Task description >> Your output must be the lines below from the line containing "focal_mm: 4.25" to the line containing "f_number: 1.78", both lines included, reproduced exactly and without pictures.
BEGIN Data extract
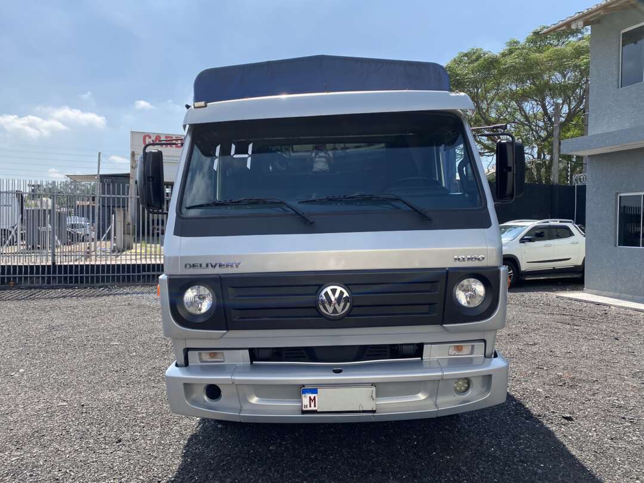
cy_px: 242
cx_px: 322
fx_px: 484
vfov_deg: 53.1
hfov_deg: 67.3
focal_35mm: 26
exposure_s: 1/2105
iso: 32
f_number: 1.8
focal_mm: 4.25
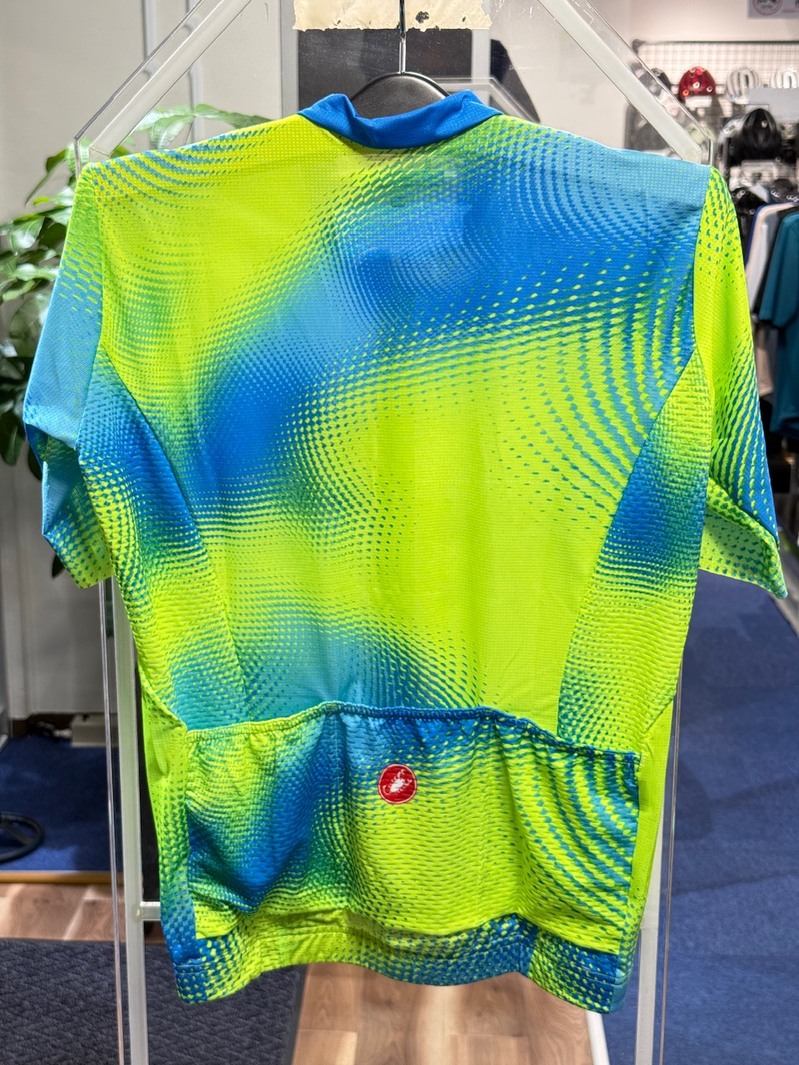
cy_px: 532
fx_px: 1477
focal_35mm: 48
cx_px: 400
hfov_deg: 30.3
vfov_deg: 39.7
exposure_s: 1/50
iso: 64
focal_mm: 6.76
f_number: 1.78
END Data extract
BEGIN Data extract
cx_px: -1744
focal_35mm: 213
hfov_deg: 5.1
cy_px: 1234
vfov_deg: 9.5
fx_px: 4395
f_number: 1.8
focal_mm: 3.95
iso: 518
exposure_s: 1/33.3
END Data extract
Exercise solution >>
focal_mm: 4.25
cy_px: 532
fx_px: 1477
focal_35mm: 48
cx_px: 400
hfov_deg: 30.3
vfov_deg: 39.7
exposure_s: 1/50
iso: 64
focal_mm: 6.76
f_number: 1.78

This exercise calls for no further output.